N+1 Query Problem — A performance anti-pattern where loading N items and then lazily fetching a related object for each item results in N+1 total database queries instead of one.
OpenAPI — A standard specification format for describing HTTP APIs; frameworks like FastAPI auto-generate an OpenAPI document (visible at /docs) from route and schema definitions.
ORM (Object-Relational Mapper) — A library that maps Python objects to relational database rows, allowing developers to read and write data using their domain model rather than raw SQL.
Package Manager — A tool (e.g., pip, poetry) that resolves, installs, and tracks the library dependencies of a project.
Patching — Replacing a name in a module's namespace with a test double during a test; must be applied at the location where the name is used, not where it is originally defined.
Persona — A named, archetypal description of a target user — their role, goals, and pain points — used to keep design decisions grounded in real human needs.
Primary Key — A column (or set of columns) in a table whose value uniquely identifies each row; every table should have one.
Refactoring — Changing the internal structure of code without changing its observable behavior, typically to improve clarity, reduce duplication, or swap an implementation.
Regression — A bug introduced by a change that breaks behavior that was previously working correctly.
REST (Representational State Transfer) — An architectural style for HTTP APIs centered on stateless requests, resource-oriented URLs (nouns, not verbs), and standard HTTP methods to express intent.
Session (SQLAlchemy/SQLModel) — A unit-of-work object that tracks changes to entities in memory and flushes them to the database on commit(); should be scoped to a single request in web applications.

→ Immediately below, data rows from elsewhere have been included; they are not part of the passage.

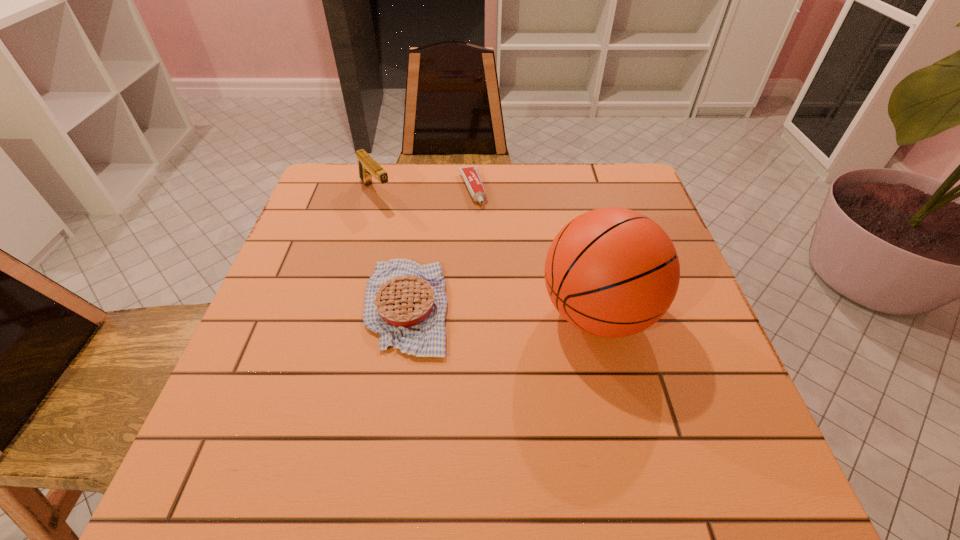
At what (x,y) coordinates should I click in order to perform the action: click on vacant space that's between the pistol and the shortest object. Please return your answer as a coordinate pair (x, y). The width and height of the screenshot is (960, 540). Looking at the image, I should click on (423, 191).

Identify the location of free space between the second object from right to left and the pistol. The height and width of the screenshot is (540, 960). (423, 191).

This screenshot has width=960, height=540. In order to click on empty space that is in between the tallest object and the third tallest object in this screenshot , I will do `click(502, 310)`.

Identify the location of vacant area that lies between the toothpaste and the second shortest object. 439,247.

Point out which object is positioned as the second nearest to the rightmost object. Please provide its 2D coordinates. Your answer should be formatted as a tuple, i.e. [(x, y)], where the tuple contains the x and y coordinates of a point satisfying the conditions above.

[(470, 174)]

Select which object appears as the second closest to the pistol. Please provide its 2D coordinates. Your answer should be formatted as a tuple, i.e. [(x, y)], where the tuple contains the x and y coordinates of a point satisfying the conditions above.

[(405, 302)]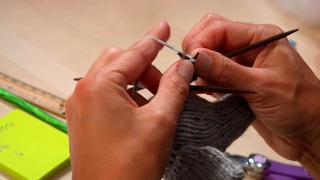
Identify the location of table. This screenshot has height=180, width=320. (75, 38).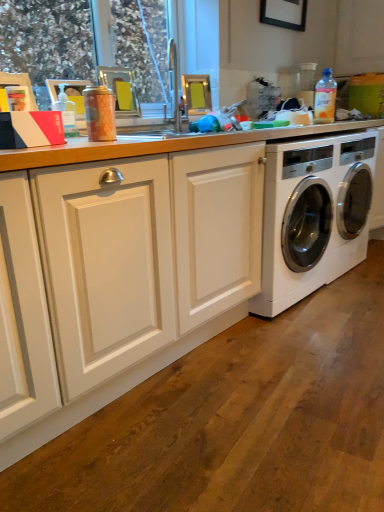
Question: Do you think transparent plastic bottle at upper left, marked as the 2th bottle in a back-to-front arrangement, is within matte silver sink at upper center, or outside of it?

Choices:
 (A) inside
 (B) outside

Answer: (B)

Question: Is transparent plastic bottle at upper left, the first bottle from the left, wider or thinner than matte silver sink at upper center?

Choices:
 (A) thin
 (B) wide

Answer: (A)

Question: Estimate the real-world distances between objects in this image. Which object is closer to the translucent plastic bottle at upper right, which is counted as the 2th bottle, starting from the left?

Choices:
 (A) transparent plastic window screen at upper left
 (B) matte silver sink at upper center
 (C) transparent plastic bottle at upper left, arranged as the first bottle when ordered from the bottom
 (D) white wood countertop at center
 (E) white glossy washing machine at right

Answer: (E)

Question: Which of these objects is positioned closest to the white glossy washing machine at right?

Choices:
 (A) white wood countertop at center
 (B) transparent plastic bottle at upper left, the second bottle from the top
 (C) transparent plastic window screen at upper left
 (D) translucent plastic bottle at upper right, the 1th bottle positioned from the back
 (E) matte silver sink at upper center

Answer: (D)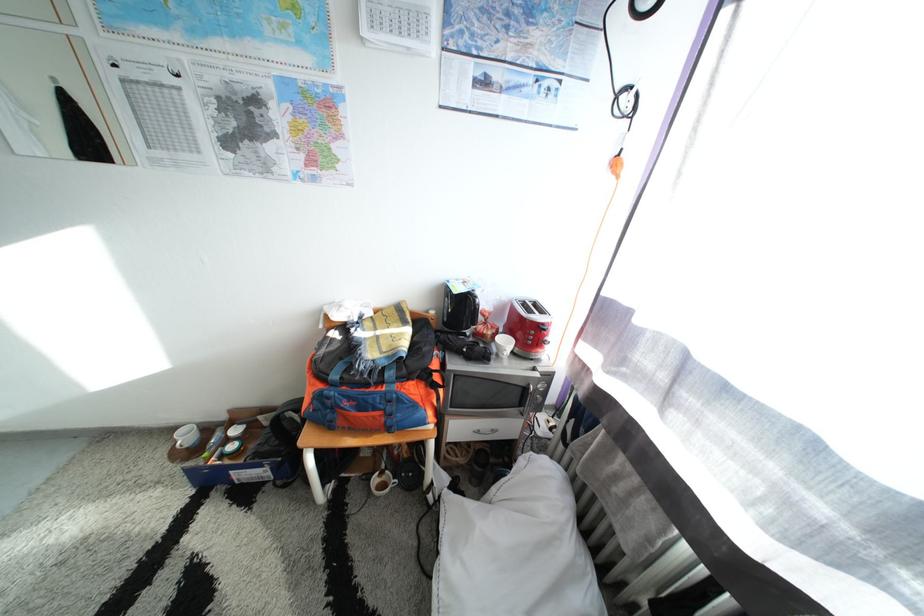
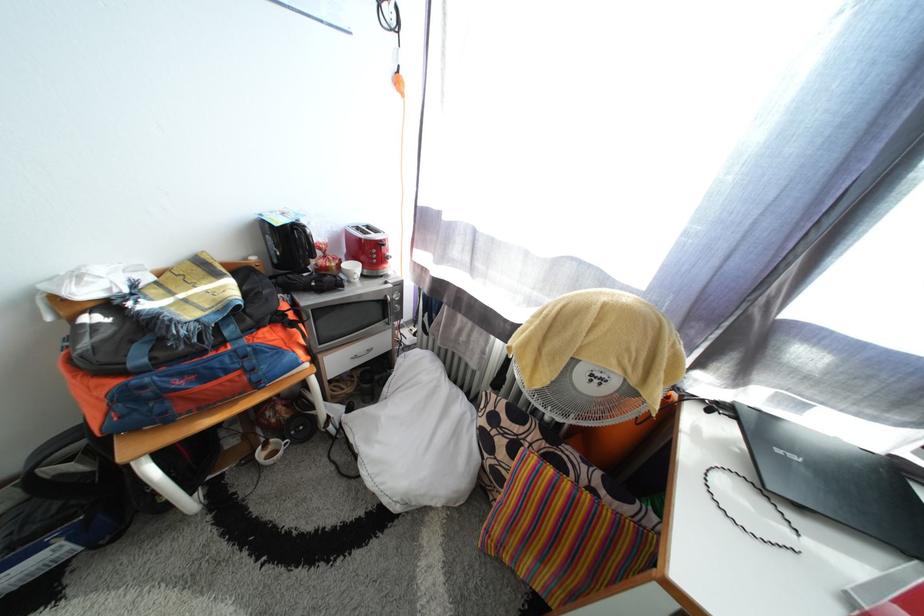
Find the pixel in the second image that matches [531,391] in the first image.

(390, 304)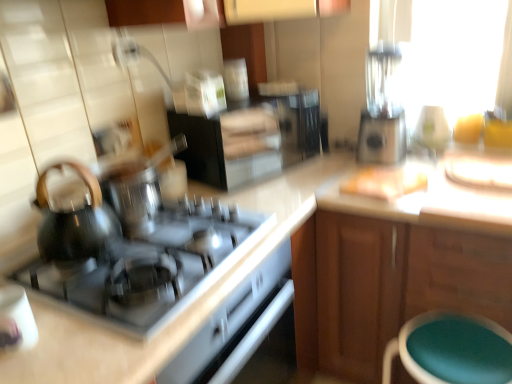
Question: From the image's perspective, is teal fabric stool at lower right located above or below sleek silver blender at upper right?

Choices:
 (A) below
 (B) above

Answer: (A)

Question: Considering the positions of teal fabric stool at lower right and sleek silver blender at upper right in the image, is teal fabric stool at lower right bigger or smaller than sleek silver blender at upper right?

Choices:
 (A) big
 (B) small

Answer: (A)

Question: Which of these objects is positioned closest to the teal fabric stool at lower right?

Choices:
 (A) wooden cabinet at right
 (B) shiny black cooktop at center-left
 (C) sleek silver blender at upper right
 (D) shiny black kettle at left

Answer: (A)

Question: Estimate the real-world distances between objects in this image. Which object is farther from the wooden cabinet at right?

Choices:
 (A) sleek silver blender at upper right
 (B) shiny black cooktop at center-left
 (C) teal fabric stool at lower right
 (D) shiny black kettle at left

Answer: (D)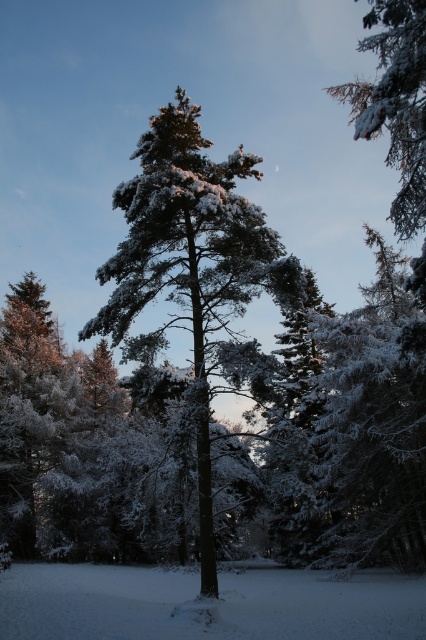
Who is positioned more to the left, white fluffy snow at center or slightly frosted pine branch at upper right?

Positioned to the left is white fluffy snow at center.

Which is below, white fluffy snow at center or slightly frosted pine branch at upper right?

Positioned lower is white fluffy snow at center.

Is point (131, 621) more distant than point (411, 20)?

No, it is not.

This screenshot has height=640, width=426. What are the coordinates of `white fluffy snow at center` in the screenshot? It's located at (215, 604).

Between point (138, 296) and point (389, 152), which one is positioned behind?

Positioned behind is point (389, 152).

Between snow-covered pine tree at center and slightly frosted pine branch at upper right, which one has more height?

snow-covered pine tree at center is taller.

Is point (172, 321) in front of point (397, 120)?

That is False.

The height and width of the screenshot is (640, 426). In order to click on snow-covered pine tree at center in this screenshot , I will do [192, 262].

Between point (192, 195) and point (365, 627), which one is positioned behind?

Point (192, 195)

Does point (198, 246) lie in front of point (31, 616)?

No, (198, 246) is behind (31, 616).

This screenshot has width=426, height=640. In order to click on snow-covered pine tree at center in this screenshot , I will do `click(192, 262)`.

Where is `snow-covered pine tree at center`? This screenshot has width=426, height=640. snow-covered pine tree at center is located at coordinates (192, 262).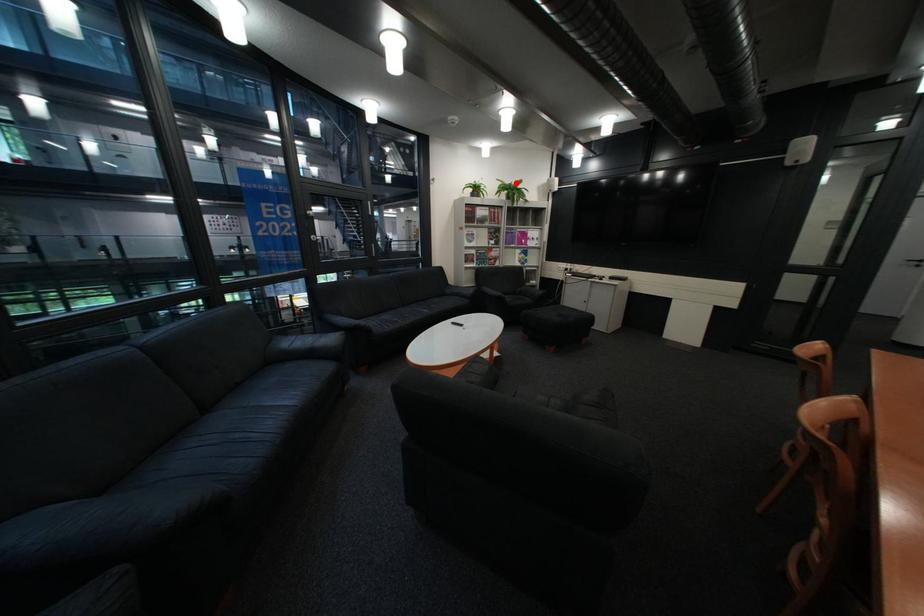
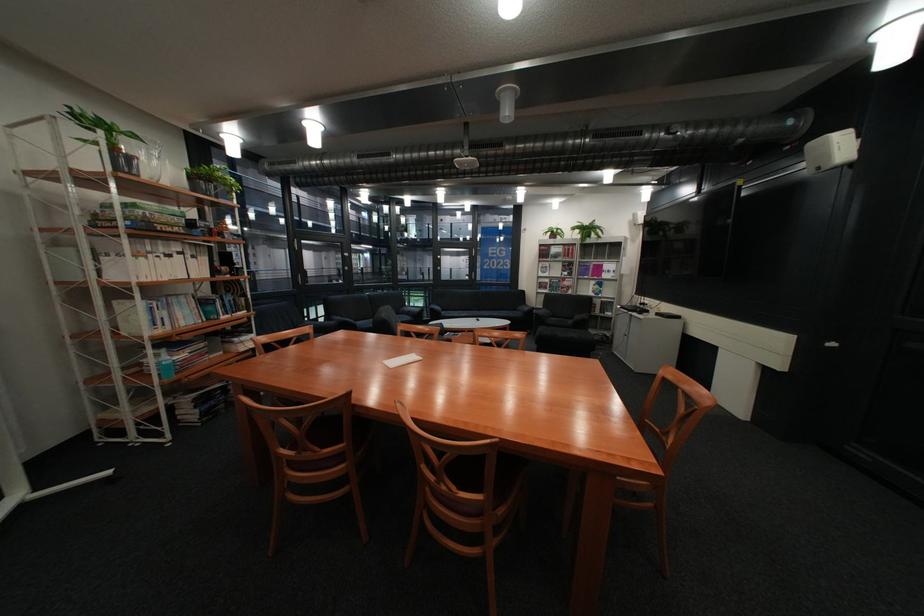
Where in the second image is the point corresponding to the highlighted location from the first image?

(594, 225)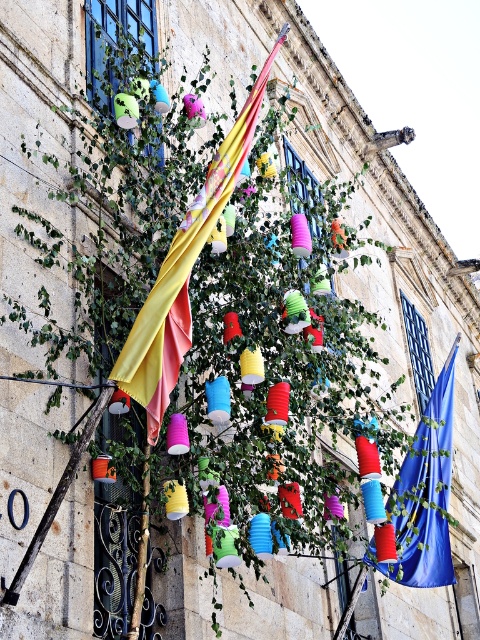
Question: Among these points, which one is nearest to the camera?

Choices:
 (A) (440, 577)
 (B) (263, 67)

Answer: (B)

Question: Can you confirm if yellow fabric flag at center is smaller than blue fabric flag at center?

Choices:
 (A) no
 (B) yes

Answer: (B)

Question: Does yellow fabric flag at center have a lesser width compared to blue fabric flag at center?

Choices:
 (A) no
 (B) yes

Answer: (B)

Question: Is yellow fabric flag at center to the left of blue fabric flag at center from the viewer's perspective?

Choices:
 (A) no
 (B) yes

Answer: (B)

Sprint — A short, time-boxed iteration (typically 1–2 weeks) in Agile development that ends with a working, demonstrable increment of the product.
SQL — Structured Query Language; the standard language for defining schemas and querying, inserting, updating, and deleting data in relational databases.
Test Coverage — A metric expressing what percentage of lines (or branches) in the production code were executed during the test suite; high coverage is necessary but not sufficient for quality.
Test Fixture — Setup code (often a pytest fixture) that provides a known, isolated starting state for a test, such as a fresh database schema or a pre-populated object.
Tool Calling (AI Agents) — The ability of an LLM-based agent to invoke external functions or APIs (e.g., run a shell command, read a file) as part of generating a response, enabling autonomous multi-step workflows.
Unit Test — A test that exercises a single component in isolation, with all dependencies replaced by test doubles, to verify its logic independently of the rest of the system.
User Story — A short, user-focused requirement written as "As a [persona], I want [action] so that [benefit]," paired with concrete acceptance criteria that define when the story is complete.
Virtual Environment — An isolated Python environment with its own interpreter and installed packages, preventing dependency conflicts between different projects on the same machine.
Volume (Docker) — A named, managed storage location that persists data outside a container's writable layer, surviving container restarts and replacements.
Wireframe — A low-to-mid-fidelity visual sketch of a UI screen that communicates layout, content, and user flow without committing to final visual design.